Arthur C. Clarke Award for Best Novel (2015),
PEN/Faulkner Award for Fiction Nominee (2015),
John W. Campbell Memorial Award Nominee for Best Novel (2015),
British Fantasy Award Nominee for August Derleth Award (best horror novel) (2015)
The Rooster – The Morning News Tournament of Books (2015)
Toronto Book Award Nominee (2015),
Women’s Prize for Fiction Nominee for Longlist (2015),
National Book Award Finalist for Fiction (2014)

My wife, Shawn, could not wait for me to read Station Eleven. All the women at her office were reading this book in their book clubs and raving about it. She didn’t want to read it herself, but she really wanted to know just how literary it was.

OMG. So. Literary.

When I’m feeling ungenerous, I describe literary fiction as “empty stories about empty people.” Of course, when I’m feeling nice, I usually just shrug and mutter, “navel-gazing.” So, it’s safe to say I’m not a fan.

It’s proponents will tell me that it’s all about character and well-turned, beautiful prose. Thing is, I like me some good prose, but you know what I like better? Plot.

Station Eleven is, ostensibly, about the end of the world, some actors, and a comic book.

The comic book in the book (meta!), I would have liked to have read, except I think, from its description, it also suffered from a lack of plot. At least it sounded lovely to look at. It also happened in space, which I’d kind of hoped this book would. But, alas, no.

Instead, here on Earth, there’s a super-virus called the Georgia Flu that kills off most of the world’s population in a matter of days. There’s a lot of hand-waving about how this flu works. At one point it gets described as a hyped up H1N1, but no animals besides humans are infected and it’s not entirely clear how the virus is transmitted or why it suddenly becomes inactive once the requisite damage is done. Also, I’ve played this game. It’s called Plague, Inc. The hardest places to infect are Madagascar and Greenland. Yet, there’s a sense in Station Eleven that everywhere in the world fell victim to the plague in exactly the same way. I’m not supposed to care about the plague, though, because this book isn’t about the plague or how it works. Because that would be science.
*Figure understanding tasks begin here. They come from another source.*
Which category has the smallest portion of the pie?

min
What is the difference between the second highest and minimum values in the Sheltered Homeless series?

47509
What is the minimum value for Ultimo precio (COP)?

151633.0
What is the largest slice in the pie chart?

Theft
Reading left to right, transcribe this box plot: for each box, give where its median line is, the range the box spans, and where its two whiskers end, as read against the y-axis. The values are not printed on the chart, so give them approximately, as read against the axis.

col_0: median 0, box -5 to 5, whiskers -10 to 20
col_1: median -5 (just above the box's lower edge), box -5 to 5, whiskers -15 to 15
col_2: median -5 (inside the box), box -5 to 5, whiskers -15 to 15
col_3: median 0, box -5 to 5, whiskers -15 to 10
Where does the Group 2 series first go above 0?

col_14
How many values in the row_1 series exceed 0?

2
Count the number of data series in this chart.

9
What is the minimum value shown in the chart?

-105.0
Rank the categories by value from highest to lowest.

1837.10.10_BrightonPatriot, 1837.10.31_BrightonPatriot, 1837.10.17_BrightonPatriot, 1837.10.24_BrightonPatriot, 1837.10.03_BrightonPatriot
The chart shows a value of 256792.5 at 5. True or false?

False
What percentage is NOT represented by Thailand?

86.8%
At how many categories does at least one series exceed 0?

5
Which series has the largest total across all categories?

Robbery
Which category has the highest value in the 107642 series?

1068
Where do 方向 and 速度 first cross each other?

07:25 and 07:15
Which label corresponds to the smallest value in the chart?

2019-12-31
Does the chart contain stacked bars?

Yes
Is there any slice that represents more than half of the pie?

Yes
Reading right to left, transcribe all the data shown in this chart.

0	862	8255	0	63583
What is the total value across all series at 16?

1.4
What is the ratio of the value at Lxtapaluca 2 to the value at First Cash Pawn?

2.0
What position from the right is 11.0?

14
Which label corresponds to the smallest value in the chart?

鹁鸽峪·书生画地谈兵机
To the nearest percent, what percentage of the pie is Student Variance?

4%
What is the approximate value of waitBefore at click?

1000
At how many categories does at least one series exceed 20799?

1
This is about people. Thus, the story follows a washed-up, once famous actor who died of a heart attack just before the flu hit Toronto: a child actor who was on stage when he died, who survives, and a bunch of random people including the actor’s ex-wives and best friend that I was supposed to care about but never did.

Admittedly, I was sort of interested in the child actor, Kirsten, who survives into the post-plague world. She had the least sad and meaningless life, probably because she’s hooked up with a traveling symphony and acting troupe that is attempting to continue bringing Shakespeare and the arts to the world under the banner “Survival is Insufficient,” which is taken from a Star Trek episode. Also, she has the most actual plot, as the troupe is harassed and attacked by a crazed band of marauders that follows a mysterious cult leader known as the Prophet. Stuff happens to her.

But, action and plot are for rubes. Thus, the majority of the book is a series of vignettes about how art is life or life is art or… relationships are hard… or fuck if I know, but it is deep and very poignant, I’m sure.

Despite being set in at the beginning and during the apocalypse, the whole book had a very First World problems feel to it. There was some attention to survival issues – in Kirsten’s parts, anyway – but not a lot. When my mind wandered during the sections where rich, handsome actors and their empty friends suffered through their meaningless lives I spent far too much time all-caps-ing in my mind things like: DOES NO ONE EAT ANYTHING BUT DEER, WHERE ARE YOU GETTING CLEAN WATER, OMG THE TOILETS STILL FLUSH AT THE AIRPORT?? NO, SO MUCH NO–ALSO, LADIES, I’M GLAD YOU HAVE ART, BUT WHAT ARE YOU DOING FOR TAMPONS…??!!??

I blame the last one on Book of the Unnamed Midwife, which was this story, but with plot and a real point.